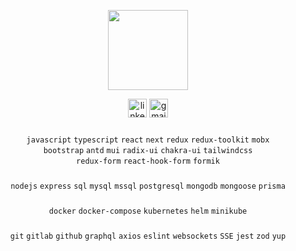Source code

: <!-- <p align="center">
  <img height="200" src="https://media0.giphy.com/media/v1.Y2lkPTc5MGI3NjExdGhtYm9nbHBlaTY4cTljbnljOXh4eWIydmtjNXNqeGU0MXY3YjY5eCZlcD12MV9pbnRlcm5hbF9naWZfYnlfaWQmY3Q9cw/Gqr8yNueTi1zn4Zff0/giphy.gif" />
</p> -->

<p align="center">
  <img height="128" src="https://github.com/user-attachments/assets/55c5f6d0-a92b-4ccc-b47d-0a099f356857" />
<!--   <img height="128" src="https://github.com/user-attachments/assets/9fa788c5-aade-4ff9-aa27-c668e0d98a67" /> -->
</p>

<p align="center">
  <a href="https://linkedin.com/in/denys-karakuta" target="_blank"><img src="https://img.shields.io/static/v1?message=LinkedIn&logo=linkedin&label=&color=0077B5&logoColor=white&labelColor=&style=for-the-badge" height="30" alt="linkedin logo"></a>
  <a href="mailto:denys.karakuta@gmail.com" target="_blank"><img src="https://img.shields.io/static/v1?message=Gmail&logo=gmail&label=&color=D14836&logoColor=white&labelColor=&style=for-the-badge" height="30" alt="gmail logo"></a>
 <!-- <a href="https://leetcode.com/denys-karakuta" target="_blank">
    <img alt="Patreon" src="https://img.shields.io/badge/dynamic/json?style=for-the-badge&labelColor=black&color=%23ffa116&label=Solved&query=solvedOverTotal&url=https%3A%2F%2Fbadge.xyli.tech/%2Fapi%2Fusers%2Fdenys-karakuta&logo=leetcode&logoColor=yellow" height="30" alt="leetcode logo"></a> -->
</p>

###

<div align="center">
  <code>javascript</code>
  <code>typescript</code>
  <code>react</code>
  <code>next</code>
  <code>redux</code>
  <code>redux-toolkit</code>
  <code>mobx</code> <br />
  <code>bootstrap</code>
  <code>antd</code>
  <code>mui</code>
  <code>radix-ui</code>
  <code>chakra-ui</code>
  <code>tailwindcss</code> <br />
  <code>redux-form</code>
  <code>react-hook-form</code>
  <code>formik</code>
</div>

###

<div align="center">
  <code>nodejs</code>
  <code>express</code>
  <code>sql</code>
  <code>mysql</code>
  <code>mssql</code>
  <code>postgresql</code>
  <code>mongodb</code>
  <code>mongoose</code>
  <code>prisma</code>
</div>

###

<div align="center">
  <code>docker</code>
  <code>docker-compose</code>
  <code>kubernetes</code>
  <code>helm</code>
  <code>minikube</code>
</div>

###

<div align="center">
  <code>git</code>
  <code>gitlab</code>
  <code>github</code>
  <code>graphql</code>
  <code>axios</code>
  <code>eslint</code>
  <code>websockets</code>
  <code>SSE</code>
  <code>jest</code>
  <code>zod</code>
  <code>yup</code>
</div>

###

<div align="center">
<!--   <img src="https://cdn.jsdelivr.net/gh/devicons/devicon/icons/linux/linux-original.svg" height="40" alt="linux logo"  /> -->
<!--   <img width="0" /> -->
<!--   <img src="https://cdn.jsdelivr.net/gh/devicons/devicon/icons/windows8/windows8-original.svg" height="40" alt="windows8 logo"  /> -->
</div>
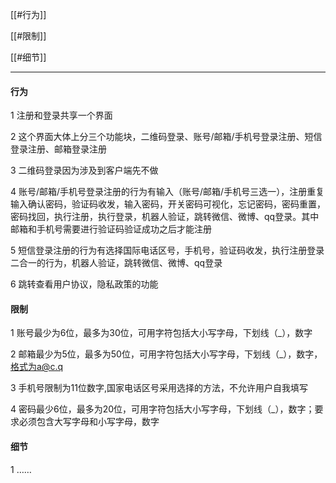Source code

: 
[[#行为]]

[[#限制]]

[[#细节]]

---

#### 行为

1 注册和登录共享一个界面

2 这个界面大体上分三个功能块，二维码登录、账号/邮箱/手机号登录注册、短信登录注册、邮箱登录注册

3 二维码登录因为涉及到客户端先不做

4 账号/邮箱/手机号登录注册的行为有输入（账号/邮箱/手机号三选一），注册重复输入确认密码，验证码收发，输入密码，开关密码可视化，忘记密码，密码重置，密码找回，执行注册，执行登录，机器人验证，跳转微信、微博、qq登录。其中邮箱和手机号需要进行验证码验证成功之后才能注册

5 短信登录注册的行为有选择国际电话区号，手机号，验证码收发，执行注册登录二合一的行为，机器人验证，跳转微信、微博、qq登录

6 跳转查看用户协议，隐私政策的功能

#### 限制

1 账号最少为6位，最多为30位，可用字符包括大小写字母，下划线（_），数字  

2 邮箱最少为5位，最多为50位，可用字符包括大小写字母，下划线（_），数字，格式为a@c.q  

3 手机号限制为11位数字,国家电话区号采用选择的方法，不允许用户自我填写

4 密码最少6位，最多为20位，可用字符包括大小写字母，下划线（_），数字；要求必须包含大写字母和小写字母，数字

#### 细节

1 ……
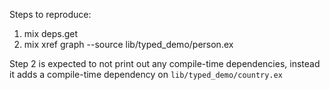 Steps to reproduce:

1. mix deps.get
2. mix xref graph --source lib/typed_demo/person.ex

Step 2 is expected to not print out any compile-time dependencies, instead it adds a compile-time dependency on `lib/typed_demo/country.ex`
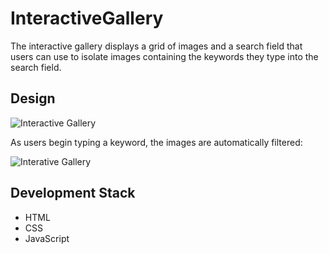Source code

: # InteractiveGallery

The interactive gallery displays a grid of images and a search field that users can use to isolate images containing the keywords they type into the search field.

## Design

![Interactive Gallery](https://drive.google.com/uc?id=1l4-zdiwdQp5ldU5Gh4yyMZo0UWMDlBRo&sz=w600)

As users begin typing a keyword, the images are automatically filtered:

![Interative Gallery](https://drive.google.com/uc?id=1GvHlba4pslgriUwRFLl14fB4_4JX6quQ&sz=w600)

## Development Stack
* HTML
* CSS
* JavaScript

| TASK TO COMPLETE |
Gather every line from the entries above that contains the string "qq登录", and list those lines in the order they appear.

| SOLUTION FOR THIS TASK |
4 账号/邮箱/手机号登录注册的行为有输入（账号/邮箱/手机号三选一），注册重复输入确认密码，验证码收发，输入密码，开关密码可视化，忘记密码，密码重置，密码找回，执行注册，执行登录，机器人验证，跳转微信、微博、qq登录。其中邮箱和手机号需要进行验证码验证成功之后才能注册
5 短信登录注册的行为有选择国际电话区号，手机号，验证码收发，执行注册登录二合一的行为，机器人验证，跳转微信、微博、qq登录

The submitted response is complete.